**Reading text:**
☆ ☆ ☆ ☆ ☆ ☆ ☆

New chair of NCH is used to facing tough questions on runaway spending
The man due to take the reins of the Children’s Hospital board is no stranger to fielding tough questions on large infrastructure projects.
Fred Barry spent a decade at the helm of the National Roads Authority (NRA) at a time when the Port Tunnel project had a €200m overspend.
Health Minister Simon Harris yesterday announced Mr Barry will take over as chair of the board of the National Paediatric Hospital Development Board, which is responsible for delivering the National Children’s Hospital (NCH).
Mr Barry, a civil engineer graduate who also qualified as a barrister, spent a decade as the chief executive of the NRA, taking up that role in 2005.
In 2008, he was the third highest paid public servant in the country after President Mary McAleese and then-HSE chief Brendan Drumm, earning a salary of €250,000 and was entitled to a bonus of up to 50pc.
Prior to being appointed to the NRA, he worked in the private sector and built up extensive experience managing construction projects abroad.
Mr Barry will spend the first weeks in his new role on the Children’s Hospital board seeking to explain the runaway spending that relates to contracts signed before he was involved.
Similarly, he faced tough questions on the €200m overspend on the Port Tunnel. The tunnel opened at the end of 2006, a year after he was appointed head of the NRA.
In his first year as chief executive of the NRA the scale of that overspend emerged and he found himself before the Dáil Transport Committee. He said the rise in costs was due to the type of design and the build contract that had been signed.

☆ ☆ ☆ ☆ ☆ ☆ ☆

**Goal of the exercise:** Continue the article about Fred Barry's appointment as chair of the Children's Hospital board from where it stops.

**Material provided:**
☆ ☆ ☆ ☆ ☆ ☆ ☆

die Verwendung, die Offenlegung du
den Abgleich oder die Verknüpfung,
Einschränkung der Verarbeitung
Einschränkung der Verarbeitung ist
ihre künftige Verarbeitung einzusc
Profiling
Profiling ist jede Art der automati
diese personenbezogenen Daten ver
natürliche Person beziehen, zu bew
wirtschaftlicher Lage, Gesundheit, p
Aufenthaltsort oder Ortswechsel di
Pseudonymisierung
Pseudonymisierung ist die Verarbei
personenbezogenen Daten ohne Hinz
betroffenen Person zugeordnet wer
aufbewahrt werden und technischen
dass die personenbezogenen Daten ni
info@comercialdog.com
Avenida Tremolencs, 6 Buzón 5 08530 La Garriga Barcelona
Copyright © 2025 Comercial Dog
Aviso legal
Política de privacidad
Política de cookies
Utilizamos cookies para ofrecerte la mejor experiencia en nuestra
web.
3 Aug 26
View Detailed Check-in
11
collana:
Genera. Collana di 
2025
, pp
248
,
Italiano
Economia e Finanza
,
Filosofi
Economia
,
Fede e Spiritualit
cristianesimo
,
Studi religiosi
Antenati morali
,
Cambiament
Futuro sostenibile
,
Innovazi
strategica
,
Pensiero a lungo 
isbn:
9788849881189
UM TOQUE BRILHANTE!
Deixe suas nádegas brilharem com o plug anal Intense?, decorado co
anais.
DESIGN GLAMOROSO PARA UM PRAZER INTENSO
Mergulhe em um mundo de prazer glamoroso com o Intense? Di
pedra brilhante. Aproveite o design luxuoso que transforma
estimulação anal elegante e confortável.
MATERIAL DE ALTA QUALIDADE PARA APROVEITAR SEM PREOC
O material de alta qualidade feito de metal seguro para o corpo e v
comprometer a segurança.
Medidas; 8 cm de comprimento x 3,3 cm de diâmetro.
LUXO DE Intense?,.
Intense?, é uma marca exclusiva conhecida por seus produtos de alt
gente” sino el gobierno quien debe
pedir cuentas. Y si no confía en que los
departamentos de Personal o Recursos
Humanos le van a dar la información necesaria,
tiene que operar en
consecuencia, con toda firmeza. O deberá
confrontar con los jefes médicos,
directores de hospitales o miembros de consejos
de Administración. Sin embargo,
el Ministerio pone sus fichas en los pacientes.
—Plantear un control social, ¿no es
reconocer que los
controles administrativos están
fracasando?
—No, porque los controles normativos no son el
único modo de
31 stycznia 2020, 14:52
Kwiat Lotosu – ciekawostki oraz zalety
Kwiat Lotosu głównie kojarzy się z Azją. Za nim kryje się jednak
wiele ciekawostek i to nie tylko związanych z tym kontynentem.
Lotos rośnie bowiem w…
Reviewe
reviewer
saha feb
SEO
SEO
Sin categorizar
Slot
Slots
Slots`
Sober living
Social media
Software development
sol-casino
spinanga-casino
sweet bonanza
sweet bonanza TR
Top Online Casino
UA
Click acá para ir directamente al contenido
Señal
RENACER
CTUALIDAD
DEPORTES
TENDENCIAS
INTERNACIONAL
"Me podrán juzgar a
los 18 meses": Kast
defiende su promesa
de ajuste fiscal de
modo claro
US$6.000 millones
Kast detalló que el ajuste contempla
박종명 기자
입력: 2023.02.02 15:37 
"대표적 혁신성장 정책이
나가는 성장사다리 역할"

☆ ☆ ☆ ☆ ☆ ☆ ☆

**Solved problem:**
In its first months there were a number of teething problems in the tunnel, including unscheduled closures caused by either systems issues or incidents in the tunnel, and which saw Mr Barry before a Dáil committee again.
But it was the decision to introduce e-tolls on the M50 that saw Mr Barry faced with the most significant backlash from the public amid fears it would lead to higher tolls for those who did not go electronic. However, he gave that short shrift telling a Sunday newspaper “it’s the modern way of doing it”.
In the years leading up to his tenure at the NRA the body was no stranger to huge overspending, but this was curtailed after 2008 by the recession.
Taoiseach Leo Varadkar yesterday said that, during his time as transport minister from 2011 to 2014, he worked with Mr Barry on delivering the national roads programme which he said came in “broadly on time and on budget”.
Last night, Mr Harris said Mr Barry’s experience would be “invaluable to ensuring the next phase of this project is delivered for future generations”.
Attempts to contact Mr Barry through the press representatives for the Children’s Hospital board and the Department of Health were unsuccessful.